Jaschan had confessed to creating the worm, which knocked out an estimated one million computers in homes and businesses.

Sasser victims ranged from the British Coastguard to the European Commission, Goldman Sachs and Australia's Westpac Bank. Some security firms called it the most destructive worm ever.

Described by authorities as a "computer freak," he pleaded guilty to charges of data manipulation, computer sabotage and interfering with public services.

However, because he was 17 when the crimes were committed, Jaschan was tried in a youth court and his punishment was far short of the maximum sentence of five years in jail for computer sabotage under German law.

The court said that, while Jaschan had acted with "great intensity and shown enormous criminal energy," he had not done so for material gain. It noted he had been in a "difficult social situation."

NEED FOR RECOGNITION "He was very introverted and extremely shy at that time and was not integrated into his school class, which meant he had a strong need for recognition which he could achieve through his special abilities as a programmer," the court said.

"In addition, the court took into account the behavior of the accused after the act. He showed it was possible for him to complete a decent education with obvious success and achieve stable relationships."

Prosecutors had called for a two-year suspended sentence and 200 hours of community service. The defense argued for a maximum sentence of one year's probation.
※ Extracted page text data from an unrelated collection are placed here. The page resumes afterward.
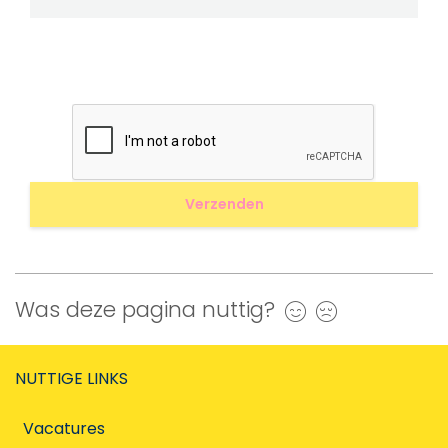
Was deze pagina nuttig?
Ja
Nee
NUTTIGE LINKS
Vacatures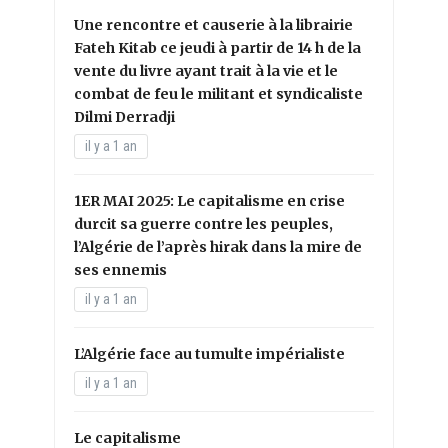
Une rencontre et causerie à la librairie
Fateh Kitab ce jeudi à partir de 14 h de la
vente du livre ayant trait à la vie et le
combat de feu le militant et syndicaliste
Dilmi Derradji
il y a 1 an
1ER MAI 2025: Le capitalisme en crise
durcit sa guerre contre les peuples,
l’Algérie de l’après hirak dans la mire de
ses ennemis
il y a 1 an
L’Algérie face au tumulte impérialiste
il y a 1 an
Le capitalisme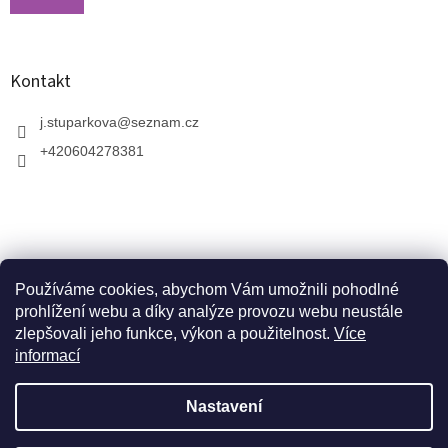
Kontakt
j.stuparkova
@
seznam.cz
+420604278381
Používáme cookies, abychom Vám umožnili pohodlné
prohlížení webu a díky analýze provozu webu neustále
zlepšovali jeho funkce, výkon a použitelnost.
Více
informací
V zahradnictví je možné osobně vybírat stromy a
vzrostlé keře. Dopravu k vám domů zajistíme naší
Vytvořil Shoptet
dopravou. Otevřeno máme ve středu, v pátek a v neděli
Nastavení
od 10:00 - 17:00. V srpnu je nutné volat předem a
domluvit schůzku. Jsme v prázdninovém režimu. Trvalky,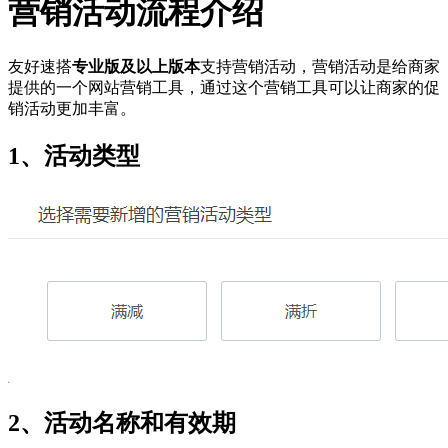
营销活动流程介绍
友好速搭
专业版及以上版本
支持营销活动，营销活动是给商家
提供的一个网站营销工具，通过这个营销工具可以让商家的促
销活动更加丰富。
1、活动类型
2、活动名称和有效期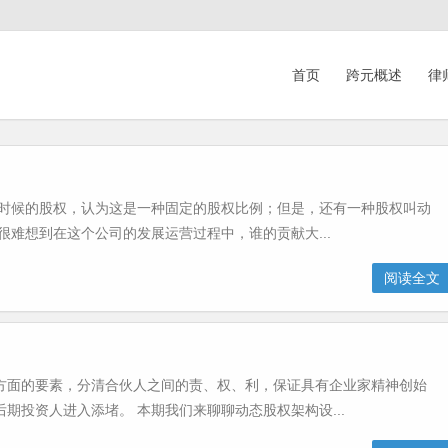
首页
跨元概述
律
册时候的股权，认为这是一种固定的股权比例；但是，还有一种股权叫动
很难想到在这个公司的发展运营过程中，谁的贡献大...
阅读全文
方面的要素，分清合伙人之间的责、权、利，保证具有企业家精神创始
期投资人进入添堵。 本期我们来聊聊动态股权架构设...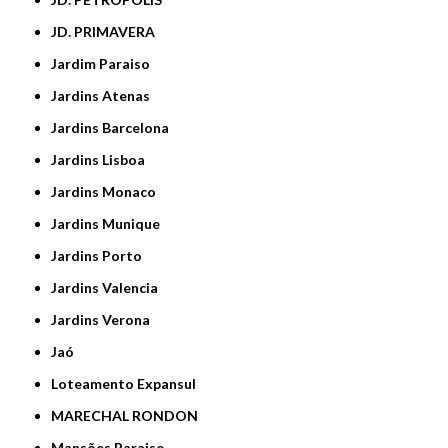
JD. PRIMAVERA
Jardim Paraiso
Jardins Atenas
Jardins Barcelona
Jardins Lisboa
Jardins Monaco
Jardins Munique
Jardins Porto
Jardins Valencia
Jardins Verona
Jaó
Loteamento Expansul
MARECHAL RONDON
Mansões Paraiso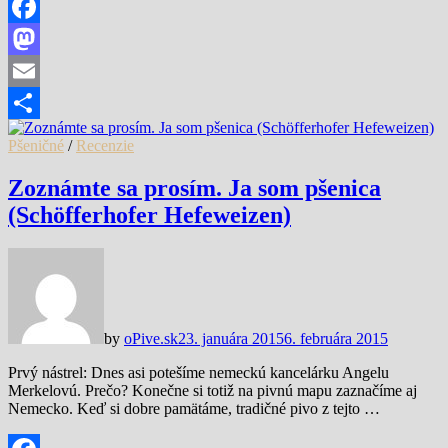
Facebook
Mastodon
Email
Share
Pšeničné
/
Recenzie
Zoznámte sa prosím. Ja som pšenica
(Schöfferhofer Hefeweizen)
by
oPive.sk
23. januára 2015
6. februára 2015
Prvý nástrel: Dnes asi potešíme nemeckú kancelárku Angelu
Merkelovú. Prečo? Konečne si totiž na pivnú mapu zaznačíme aj
Nemecko. Keď si dobre pamätáme, tradičné pivo z tejto …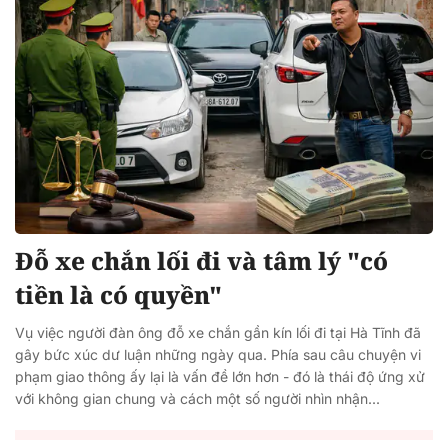
Đỗ xe chắn lối đi và tâm lý "có
tiền là có quyền"
Vụ việc người đàn ông đỗ xe chắn gần kín lối đi tại Hà Tĩnh đã
gây bức xúc dư luận những ngày qua. Phía sau câu chuyện vi
phạm giao thông ấy lại là vấn đề lớn hơn - đó là thái độ ứng xử
với không gian chung và cách một số người nhìn nhận...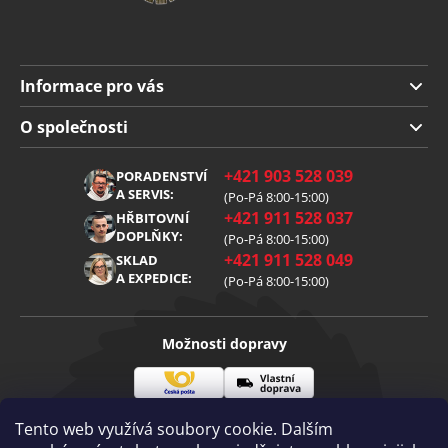
Informace pro vás
Doprava a platba
O společnosti
Obchodní podmínky
O nás
+421 903 528 039
PORADENSTVÍ
Reklamace
Kariéra
A SERVIS:
(Po-Pá 8:00-15:00)
+421 911 528 037
Zpracování osobních údajů
HŘBITOVNÍ
Blog
DOPLŇKY:
(Po-Pá 8:00-15:00)
Cookies
Kontakt
+421 911 528 049
SKLAD
A EXPEDICE:
(Po-Pá 8:00-15:00)
Možnosti dopravy
Česká
Vlastní
Možnosti platby
pošta
doprava
Tento web využívá soubory cookie. Dalším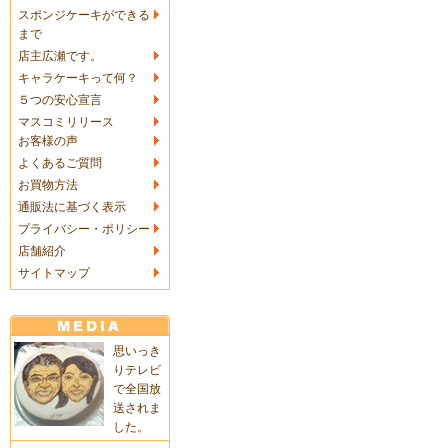
スポンジケーキができる
まで
店主広瀬です。
キャラケーキって何？
５つの安心宣言
マスコミリリース
お客様の声
よくあるご質問
お買物方法
通販法に基づく表示
プライバシー・ポリシー
店舗紹介
サイトマップ
思いっき
りテレビ
で全国放
送されま
した。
Court spokeswoman Katharina Kruetzfeldt said Jaschan had also been ordered to do 30 hours' community service.

Microsoft, which offered a $250,000 reward for information leading to Jaschan's arrest, told Reuters the case showed it was ready to move quickly to identify and hold responsible the authors of damaging computer worms and viruses.

"Microsoft Corp. commends German law enforcement for its work on the arrest and conviction of the Sasser worm author," the company added.